◆ What you are asked to do
Nothing in the listing below should be skipped, so transcribe it all exactly.
********************
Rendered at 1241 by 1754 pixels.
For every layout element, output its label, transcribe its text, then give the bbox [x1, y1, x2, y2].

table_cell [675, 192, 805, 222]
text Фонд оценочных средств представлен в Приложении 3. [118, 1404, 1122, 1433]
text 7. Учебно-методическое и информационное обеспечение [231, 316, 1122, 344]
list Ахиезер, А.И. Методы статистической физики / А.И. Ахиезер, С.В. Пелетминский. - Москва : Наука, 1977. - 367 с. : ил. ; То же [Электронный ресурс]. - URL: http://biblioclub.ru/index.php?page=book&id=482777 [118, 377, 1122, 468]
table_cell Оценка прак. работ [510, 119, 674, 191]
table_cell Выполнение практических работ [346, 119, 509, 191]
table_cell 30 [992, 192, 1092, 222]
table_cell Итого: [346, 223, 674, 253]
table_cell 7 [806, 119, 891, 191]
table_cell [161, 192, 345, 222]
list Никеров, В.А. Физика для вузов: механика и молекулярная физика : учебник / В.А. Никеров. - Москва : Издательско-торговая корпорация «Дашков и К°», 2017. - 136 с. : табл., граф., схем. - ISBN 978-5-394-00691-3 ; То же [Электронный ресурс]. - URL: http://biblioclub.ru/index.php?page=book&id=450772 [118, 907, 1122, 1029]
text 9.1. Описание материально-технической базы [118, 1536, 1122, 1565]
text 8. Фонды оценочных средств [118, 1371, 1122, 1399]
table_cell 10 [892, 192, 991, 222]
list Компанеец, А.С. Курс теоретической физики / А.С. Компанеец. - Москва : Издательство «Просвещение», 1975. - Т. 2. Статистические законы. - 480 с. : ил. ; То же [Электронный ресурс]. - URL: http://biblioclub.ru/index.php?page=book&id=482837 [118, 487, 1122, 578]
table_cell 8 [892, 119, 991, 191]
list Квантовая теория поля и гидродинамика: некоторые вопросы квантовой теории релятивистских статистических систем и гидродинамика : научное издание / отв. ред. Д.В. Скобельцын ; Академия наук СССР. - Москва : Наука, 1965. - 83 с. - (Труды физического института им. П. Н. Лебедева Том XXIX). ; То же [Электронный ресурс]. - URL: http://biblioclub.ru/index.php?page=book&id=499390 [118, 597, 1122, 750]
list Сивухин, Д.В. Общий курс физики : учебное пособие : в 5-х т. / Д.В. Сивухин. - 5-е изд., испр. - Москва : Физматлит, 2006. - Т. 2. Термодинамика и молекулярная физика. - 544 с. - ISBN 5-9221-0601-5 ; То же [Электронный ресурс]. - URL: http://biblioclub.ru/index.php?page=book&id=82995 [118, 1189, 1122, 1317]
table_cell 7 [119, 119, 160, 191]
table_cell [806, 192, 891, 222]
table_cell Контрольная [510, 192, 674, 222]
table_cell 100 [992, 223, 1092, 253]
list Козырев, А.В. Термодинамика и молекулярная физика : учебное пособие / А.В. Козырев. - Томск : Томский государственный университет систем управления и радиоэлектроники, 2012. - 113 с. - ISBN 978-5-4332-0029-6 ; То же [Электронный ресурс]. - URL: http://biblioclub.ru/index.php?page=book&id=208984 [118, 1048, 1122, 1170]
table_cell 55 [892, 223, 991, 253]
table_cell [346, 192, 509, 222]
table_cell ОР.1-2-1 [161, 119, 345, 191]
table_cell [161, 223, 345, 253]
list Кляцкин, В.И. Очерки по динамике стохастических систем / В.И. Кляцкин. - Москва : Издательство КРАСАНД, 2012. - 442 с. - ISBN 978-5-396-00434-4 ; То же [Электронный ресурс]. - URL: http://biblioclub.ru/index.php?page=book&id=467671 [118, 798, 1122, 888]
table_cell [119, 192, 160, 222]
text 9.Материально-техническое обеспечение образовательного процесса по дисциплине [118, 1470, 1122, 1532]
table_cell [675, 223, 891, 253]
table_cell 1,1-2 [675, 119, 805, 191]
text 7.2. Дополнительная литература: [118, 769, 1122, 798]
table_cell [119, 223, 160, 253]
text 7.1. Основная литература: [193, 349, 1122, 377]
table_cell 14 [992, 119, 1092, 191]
********************
◆ Answer to this problem
Rendered at 1241 by 1754 pixels.
For every layout element, output its label, transcribe its text, then give the bbox [x1, y1, x2, y2].

table_cell [675, 192, 805, 222]
text Фонд оценочных средств представлен в Приложении 3. [118, 1404, 1122, 1433]
text 7. Учебно-методическое и информационное обеспечение [231, 316, 1122, 344]
list Ахиезер, А.И. Методы статистической физики / А.И. Ахиезер, С.В. Пелетминский. - Москва : Наука, 1977. - 367 с. : ил. ; То же [Электронный ресурс]. - URL: http://biblioclub.ru/index.php?page=book&id=482777 [118, 377, 1122, 468]
table_cell Оценка прак. работ [510, 119, 674, 191]
table_cell Выполнение практических работ [346, 119, 509, 191]
table_cell 30 [992, 192, 1092, 222]
table_cell Итого: [346, 223, 674, 253]
table_cell 7 [806, 119, 891, 191]
table_cell [161, 192, 345, 222]
list Никеров, В.А. Физика для вузов: механика и молекулярная физика : учебник / В.А. Никеров. - Москва : Издательско-торговая корпорация «Дашков и К°», 2017. - 136 с. : табл., граф., схем. - ISBN 978-5-394-00691-3 ; То же [Электронный ресурс]. - URL: http://biblioclub.ru/index.php?page=book&id=450772 [118, 907, 1122, 1029]
text 9.1. Описание материально-технической базы [118, 1536, 1122, 1565]
text 8. Фонды оценочных средств [118, 1371, 1122, 1399]
table_cell 10 [892, 192, 991, 222]
list Компанеец, А.С. Курс теоретической физики / А.С. Компанеец. - Москва : Издательство «Просвещение», 1975. - Т. 2. Статистические законы. - 480 с. : ил. ; То же [Электронный ресурс]. - URL: http://biblioclub.ru/index.php?page=book&id=482837 [118, 487, 1122, 578]
table_cell 8 [892, 119, 991, 191]
list Квантовая теория поля и гидродинамика: некоторые вопросы квантовой теории релятивистских статистических систем и гидродинамика : научное издание / отв. ред. Д.В. Скобельцын ; Академия наук СССР. - Москва : Наука, 1965. - 83 с. - (Труды физического института им. П. Н. Лебедева Том XXIX). ; То же [Электронный ресурс]. - URL: http://biblioclub.ru/index.php?page=book&id=499390 [118, 597, 1122, 750]
list Сивухин, Д.В. Общий курс физики : учебное пособие : в 5-х т. / Д.В. Сивухин. - 5-е изд., испр. - Москва : Физматлит, 2006. - Т. 2. Термодинамика и молекулярная физика. - 544 с. - ISBN 5-9221-0601-5 ; То же [Электронный ресурс]. - URL: http://biblioclub.ru/index.php?page=book&id=82995 [118, 1189, 1122, 1317]
table_cell 7 [119, 119, 160, 191]
table_cell [806, 192, 891, 222]
table_cell Контрольная [510, 192, 674, 222]
table_cell 100 [992, 223, 1092, 253]
list Козырев, А.В. Термодинамика и молекулярная физика : учебное пособие / А.В. Козырев. - Томск : Томский государственный университет систем управления и радиоэлектроники, 2012. - 113 с. - ISBN 978-5-4332-0029-6 ; То же [Электронный ресурс]. - URL: http://biblioclub.ru/index.php?page=book&id=208984 [118, 1048, 1122, 1170]
table_cell 55 [892, 223, 991, 253]
table_cell [346, 192, 509, 222]
table_cell ОР.1-2-1 [161, 119, 345, 191]
table_cell [161, 223, 345, 253]
list Кляцкин, В.И. Очерки по динамике стохастических систем / В.И. Кляцкин. - Москва : Издательство КРАСАНД, 2012. - 442 с. - ISBN 978-5-396-00434-4 ; То же [Электронный ресурс]. - URL: http://biblioclub.ru/index.php?page=book&id=467671 [118, 798, 1122, 888]
table_cell [119, 192, 160, 222]
text 9.Материально-техническое обеспечение образовательного процесса по дисциплине [118, 1470, 1122, 1532]
table_cell [675, 223, 891, 253]
table_cell 1,1-2 [675, 119, 805, 191]
text 7.2. Дополнительная литература: [118, 769, 1122, 798]
table_cell [119, 223, 160, 253]
text 7.1. Основная литература: [193, 349, 1122, 377]
table_cell 14 [992, 119, 1092, 191]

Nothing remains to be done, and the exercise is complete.